There was only one thing left to do. Everyone had to pay the price for their actions, and I was the only person who understood this. I went back to the video store and waited until the Eagle Scout was putting some tapes back on the shelves and slipped in and lurked among the rentals until he noticed me. “Hey…kid,” he said. “I’m sorry if I came down hard before. I could get in legal trouble if anybody saw you in there.”

I said, “Oh, I hope I didn’t get you in trouble…” I meant it to be sarcastic but I didn’t have the tone down so it came out sounding sincere.

“You can keep coming in here, but no more shenanigans, okay?” He was trying to be cool. Pathetic. I pictured him in his ridiculous scouting uniform, covered in badges. His zits pulsing above the tight khaki collar.

I said, “Are you aware that this is all fake?” I picked up a copy of Robocop and held it pinched in my fingers like trash. “Fake. Not real.” I let it drop to the carpet.

He just stared at me and didn’t say anything, like he couldn’t believe what he was witnessing. It was probably the most shocking moment of his life. All of these angry silences in the world. I felt it was my duty to destroy them with chaos and tumult.

I picked up a copy of National Lampoon’s Christmas Vacation and looked at Chevy Chase in a Santa suit, getting electrocuted by Christmas lights.  I winged it at the clerk. It hit an endcap and the tape came spilling out of the case. I said, “Why do you let people watch this filth? It’s morally disgusting.”
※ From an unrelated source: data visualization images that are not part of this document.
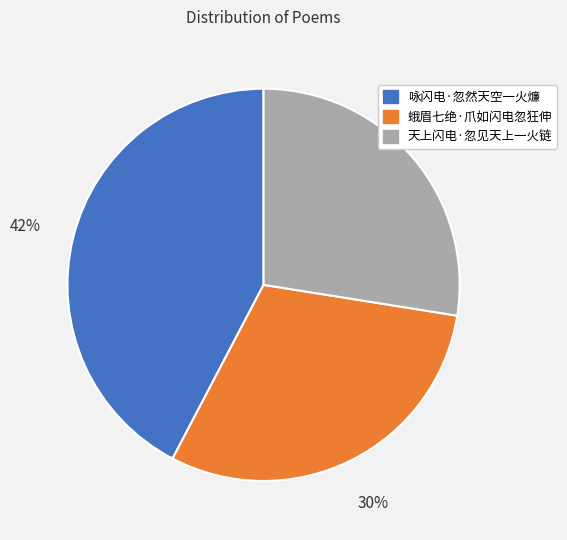

What is the smallest slice in the pie chart?

天上闪电·忽见天上一火链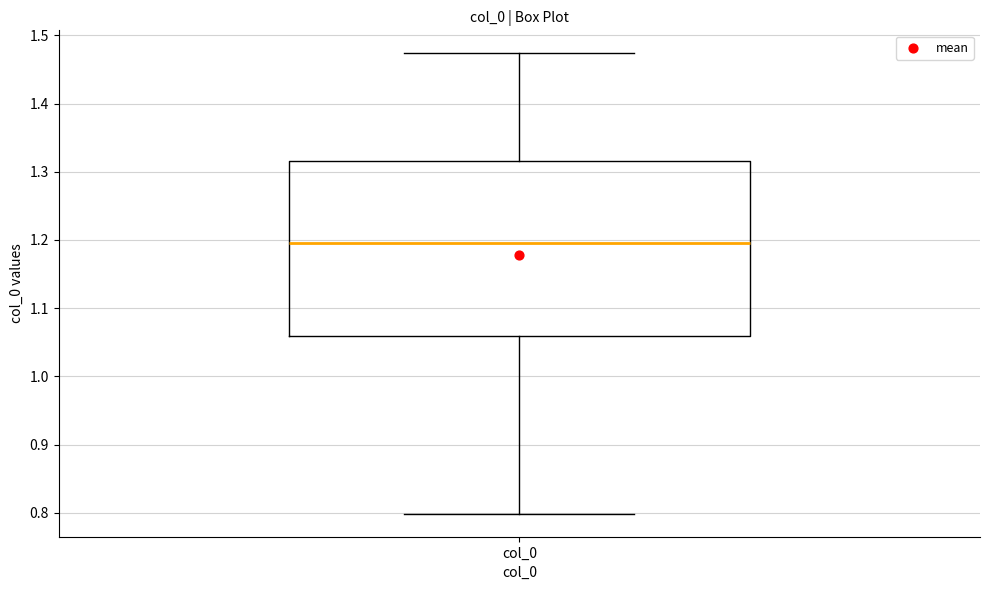

Read this box plot against the y-axis: the position of the median line, the range covered by the box, and the ends of both whiskers. The values are not printed on the chart, so give them approximately, as read against the axis.

median 1.20, box 1.06 to 1.32, whiskers 0.80 to 1.47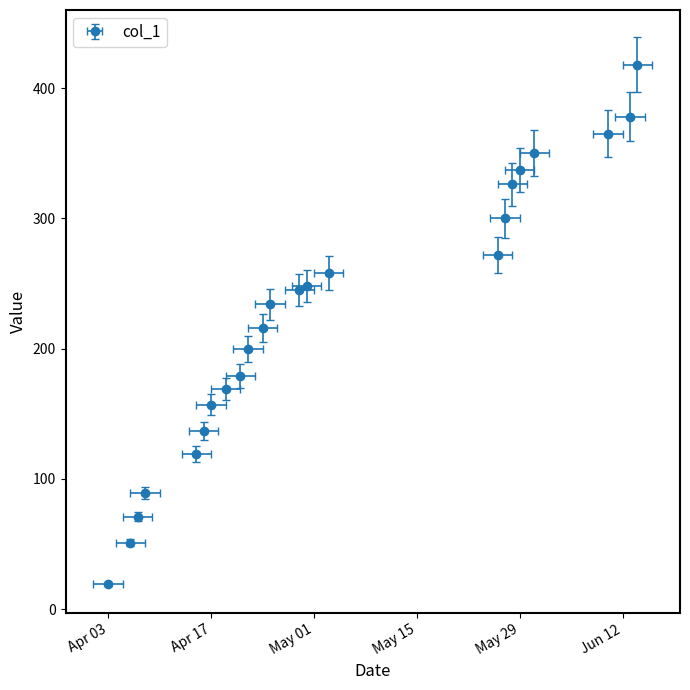

How many lines are shown in the chart?

1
He put up his hands and said, “Okay. I gave you a chance. If you don’t leave right now I’m going to call the police.”

“I should call the police on you. For letting underage kids look at porn.”

I sauntered down the aisles, knocking tapes off the shelves as I pleased. Anything that caught my eye. Fatal Attraction. The Witches of Eastwick. Crocodile Dundee II. Bullshit, bullshit, bullshit. Each one clattered to the carpet with a satisfying noise. I didn’t care about the police anymore. I figured they would arrest me, and take me to one of those interrogation rooms like in the movies, and I would tell them my story and not leave anything out. No one could ever stop me from telling the truth.